[Entries shown — start]
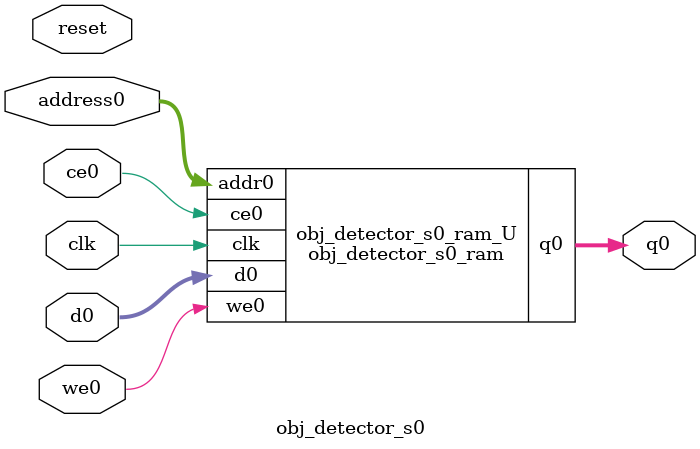
<source format=v>

`timescale 1 ns / 1 ps
module obj_detector_s0_ram (addr0, ce0, d0, we0, q0,  clk);

parameter DWIDTH = 32;
parameter AWIDTH = 12;
parameter MEM_SIZE = 3456;

input[AWIDTH-1:0] addr0;
input ce0;
input[DWIDTH-1:0] d0;
input we0;
output reg[DWIDTH-1:0] q0;
input clk;

(* ram_style = "block" *)reg [DWIDTH-1:0] ram[MEM_SIZE-1:0];




always @(posedge clk)  
begin 
    if (ce0) 
    begin
        if (we0) 
        begin 
            ram[addr0] <= d0; 
            q0 <= d0;
        end 
        else 
            q0 <= ram[addr0];
    end
end


endmodule


`timescale 1 ns / 1 ps
module obj_detector_s0(
    reset,
    clk,
    address0,
    ce0,
    we0,
    d0,
    q0);

parameter DataWidth = 32'd32;
parameter AddressRange = 32'd3456;
parameter AddressWidth = 32'd12;
input reset;
input clk;
input[AddressWidth - 1:0] address0;
input ce0;
input we0;
input[DataWidth - 1:0] d0;
output[DataWidth - 1:0] q0;



obj_detector_s0_ram obj_detector_s0_ram_U(
    .clk( clk ),
    .addr0( address0 ),
    .ce0( ce0 ),
    .d0( d0 ),
    .we0( we0 ),
    .q0( q0 ));

endmodule


</source>
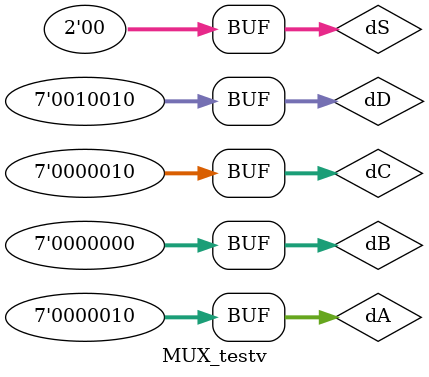
<source format=sv>
module MUX_testv;
  reg [6:0] dA,dB,dC,dD ;
  reg [1:0] dS;
  wire [6:0] dY; 
  
  MUX A1(dA,dB,dC,dD,dS,dY);
 
  initial 
    begin
      dA = 7'b0000010; dB = 7'b0000000; dC = 7'b0000010; dD = 7'b0010010; dS = 2'b00;
      #100
      dS = 2'b01;
      #100
      dS = 2'b10;
      #100
      dS = 2'b11;
      #100
      dS = 2'b00;
      #100; 
    end
 
  initial
    begin
        $dumpfile("testResults.vcd");
      $dumpvars(1,MUX_testv);
      $monitor("Time=%0d, A=%7b, B=%7b, C=%7b, D=%7b,S=%2b,Y=%7b\n",$time,dA,dB,dC,dD,dS,dY);
    end
endmodule

</source>
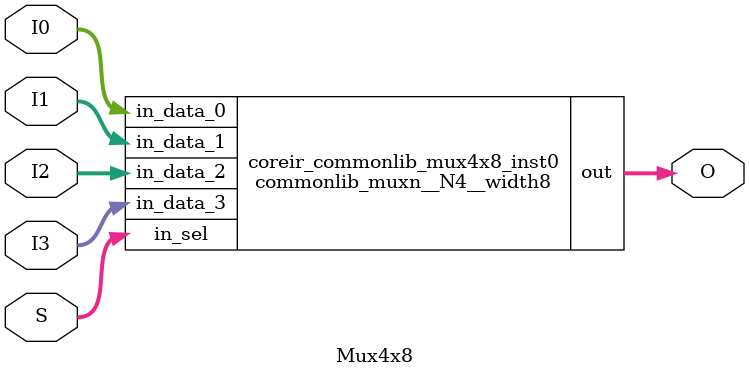
<source format=v>
module commonlib_muxn__N2__width8 (
    input [7:0] in_data_0,
    input [7:0] in_data_1,
    input [0:0] in_sel,
    output [7:0] out
);
assign out = in_sel[0] ? in_data_1 : in_data_0;
endmodule

module commonlib_muxn__N4__width8 (
    input [7:0] in_data_0,
    input [7:0] in_data_1,
    input [7:0] in_data_2,
    input [7:0] in_data_3,
    input [1:0] in_sel,
    output [7:0] out
);
wire [7:0] muxN_0_out;
wire [7:0] muxN_1_out;
commonlib_muxn__N2__width8 muxN_0 (
    .in_data_0(in_data_0),
    .in_data_1(in_data_1),
    .in_sel(in_sel[1 - 1:0]),
    .out(muxN_0_out)
);
commonlib_muxn__N2__width8 muxN_1 (
    .in_data_0(in_data_2),
    .in_data_1(in_data_3),
    .in_sel(in_sel[1 - 1:0]),
    .out(muxN_1_out)
);
assign out = in_sel[1] ? muxN_1_out : muxN_0_out;
endmodule

module Mux4x8 (
    input [7:0] I0,
    input [7:0] I1,
    input [7:0] I2,
    input [7:0] I3,
    input [1:0] S,
    output [7:0] O
);
commonlib_muxn__N4__width8 coreir_commonlib_mux4x8_inst0 (
    .in_data_0(I0),
    .in_data_1(I1),
    .in_data_2(I2),
    .in_data_3(I3),
    .in_sel(S),
    .out(O)
);
endmodule


</source>
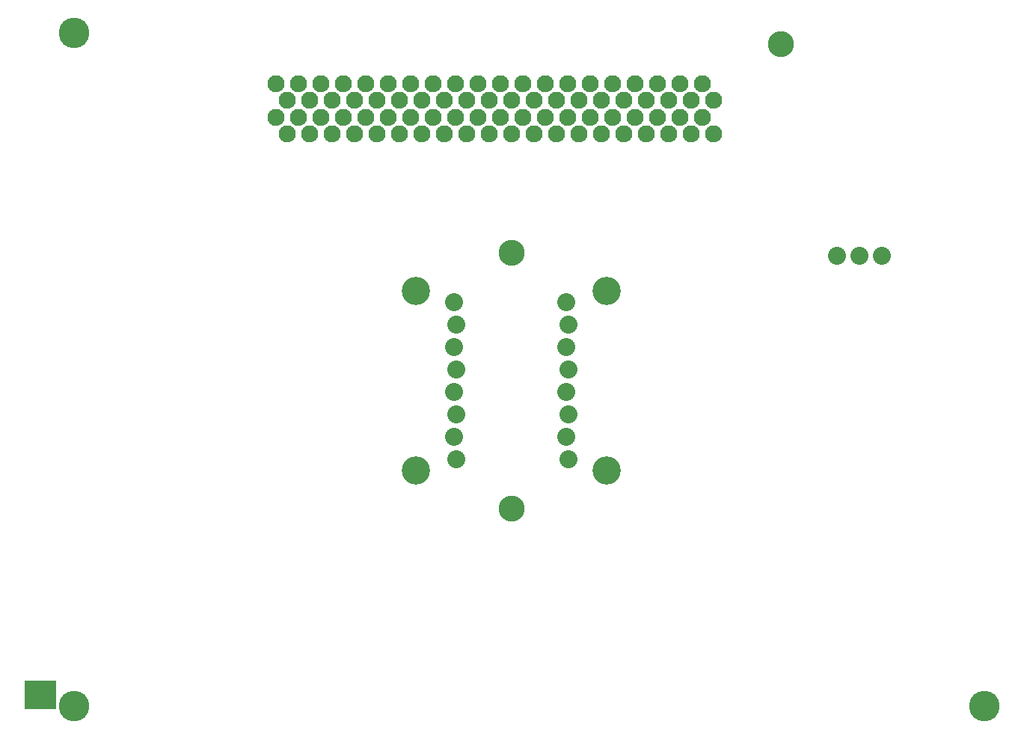
<source format=gbs>
G04 EAGLE Gerber RS-274X export*
G75*
%MOMM*%
%FSLAX34Y34*%
%LPD*%
%INSoldermask Bottom*%
%IPPOS*%
%AMOC8*
5,1,8,0,0,1.08239X$1,22.5*%
G01*
%ADD10R,3.556000X3.302000*%
%ADD11C,2.032000*%
%ADD12C,3.200400*%
%ADD13C,2.946400*%
%ADD14C,3.454400*%
%ADD15C,1.930400*%


D10*
X76200Y101600D03*
D11*
X547370Y368300D03*
X544830Y393700D03*
X547370Y419100D03*
X544830Y444500D03*
X547370Y469900D03*
X544830Y495300D03*
X547370Y520700D03*
X544830Y546100D03*
X671830Y546100D03*
X674370Y520700D03*
X671830Y495300D03*
X674370Y469900D03*
X671830Y444500D03*
X674370Y419100D03*
X671830Y393700D03*
X674370Y368300D03*
D12*
X501650Y355600D03*
X501650Y558800D03*
X717550Y355600D03*
X717550Y558800D03*
D13*
X609600Y312420D03*
X609600Y601980D03*
D14*
X1145200Y88900D03*
X114300Y88900D03*
X114300Y850900D03*
D15*
X355600Y736600D03*
X381000Y736600D03*
X406400Y736600D03*
X431800Y736600D03*
X457200Y736600D03*
X482600Y736600D03*
X508000Y736600D03*
X533400Y736600D03*
X558800Y736600D03*
X584200Y736600D03*
X609600Y736600D03*
X635000Y736600D03*
X660400Y736600D03*
X685800Y736600D03*
X711200Y736600D03*
X736600Y736600D03*
X762000Y736600D03*
X787400Y736600D03*
X812800Y736600D03*
X838200Y736600D03*
X342900Y755650D03*
X368300Y755650D03*
X393700Y755650D03*
X419100Y755650D03*
X444500Y755650D03*
X469900Y755650D03*
X495300Y755650D03*
X520700Y755650D03*
X546100Y755650D03*
X571500Y755650D03*
X596900Y755650D03*
X622300Y755650D03*
X647700Y755650D03*
X673100Y755650D03*
X698500Y755650D03*
X723900Y755650D03*
X749300Y755650D03*
X774700Y755650D03*
X800100Y755650D03*
X825500Y755650D03*
X355600Y774700D03*
X381000Y774700D03*
X406400Y774700D03*
X431800Y774700D03*
X457200Y774700D03*
X482600Y774700D03*
X508000Y774700D03*
X533400Y774700D03*
X558800Y774700D03*
X584200Y774700D03*
X609600Y774700D03*
X635000Y774700D03*
X660400Y774700D03*
X685800Y774700D03*
X711200Y774700D03*
X736600Y774700D03*
X762000Y774700D03*
X787400Y774700D03*
X812800Y774700D03*
X838200Y774700D03*
X342900Y793750D03*
X368300Y793750D03*
X393700Y793750D03*
X419100Y793750D03*
X444500Y793750D03*
X469900Y793750D03*
X495300Y793750D03*
X520700Y793750D03*
X546100Y793750D03*
X571500Y793750D03*
X596900Y793750D03*
X622300Y793750D03*
X647700Y793750D03*
X673100Y793750D03*
X698500Y793750D03*
X723900Y793750D03*
X749300Y793750D03*
X774700Y793750D03*
X800100Y793750D03*
X825500Y793750D03*
D13*
X914400Y838200D03*
D11*
X1029000Y598800D03*
X1003600Y598800D03*
X978200Y598800D03*
M02*

</source>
[Entries shown — finish]
**Task details**
All lines from the one containing "X762000Y736600D03*" to the last line above should be reproduced exactly, and no other lines should be given.

**Response area**
X762000Y736600D03*
X787400Y736600D03*
X812800Y736600D03*
X838200Y736600D03*
X342900Y755650D03*
X368300Y755650D03*
X393700Y755650D03*
X419100Y755650D03*
X444500Y755650D03*
X469900Y755650D03*
X495300Y755650D03*
X520700Y755650D03*
X546100Y755650D03*
X571500Y755650D03*
X596900Y755650D03*
X622300Y755650D03*
X647700Y755650D03*
X673100Y755650D03*
X698500Y755650D03*
X723900Y755650D03*
X749300Y755650D03*
X774700Y755650D03*
X800100Y755650D03*
X825500Y755650D03*
X355600Y774700D03*
X381000Y774700D03*
X406400Y774700D03*
X431800Y774700D03*
X457200Y774700D03*
X482600Y774700D03*
X508000Y774700D03*
X533400Y774700D03*
X558800Y774700D03*
X584200Y774700D03*
X609600Y774700D03*
X635000Y774700D03*
X660400Y774700D03*
X685800Y774700D03*
X711200Y774700D03*
X736600Y774700D03*
X762000Y774700D03*
X787400Y774700D03*
X812800Y774700D03*
X838200Y774700D03*
X342900Y793750D03*
X368300Y793750D03*
X393700Y793750D03*
X419100Y793750D03*
X444500Y793750D03*
X469900Y793750D03*
X495300Y793750D03*
X520700Y793750D03*
X546100Y793750D03*
X571500Y793750D03*
X596900Y793750D03*
X622300Y793750D03*
X647700Y793750D03*
X673100Y793750D03*
X698500Y793750D03*
X723900Y793750D03*
X749300Y793750D03*
X774700Y793750D03*
X800100Y793750D03*
X825500Y793750D03*
D13*
X914400Y838200D03*
D11*
X1029000Y598800D03*
X1003600Y598800D03*
X978200Y598800D03*
M02*

</source>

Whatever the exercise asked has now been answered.